Albert Rösti (56) erwischte sogar seine Parteifreunde auf dem falschen Fuss. Kaum wurde die Volksinitiative «200 Franken sind genug!» eingereicht, kündigte der SVP-Medienminister an, die Serafe-Abgabe um knapp zehn Prozent auf 300 Franken zu senken. In zwei Schritten bis 2029, zudem sollen kleinere Unternehmen von der Abgabe befreit werden.

SVP-Nationalrat Gregor Rutz (51), einem der Väter der sogenannten Halbierungs-Initiative, kommt Röstis Vorpreschen ungelegen. Erstens schmälert die sanfte Gebührensenkung die Chancen des radikaleren Vorschlags, die Haushalte nur noch mit 200 Franken zu belasten. Zweitens wollen Rutz und seine Mitstreiter den Abstimmungskampf nutzen, um eine Grundsatzdebatte über den Auftrag der SRG zu führen, bevor der Bundesrat mit einem Gegenvorschlag Wind aus den Segeln nimmt.
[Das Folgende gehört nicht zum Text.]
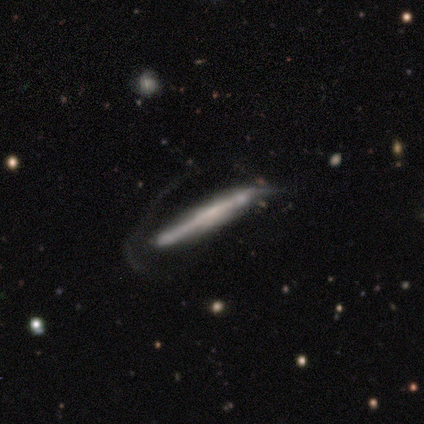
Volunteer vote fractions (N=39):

Das Volk stimmt 2025 über die Initiative ab.

Rösti wechselte auch beim Thema Gebühren die Seite

Rösti braucht für seine gemässigte Gebührensenkung das Parlament nicht, er kann sie via Verordnung durchsetzen. Der Bundesrat wird dies voraussichtlich diesen Mittwoch verabschieden. Ironie der Geschichte: Vor seiner Zeit als Bundesrat kämpfte Rösti Seite an Seite mit Rutz im Komitee «200 Franken sind genug!». Als Medienminister wird er die Initiative nun bekämpfen.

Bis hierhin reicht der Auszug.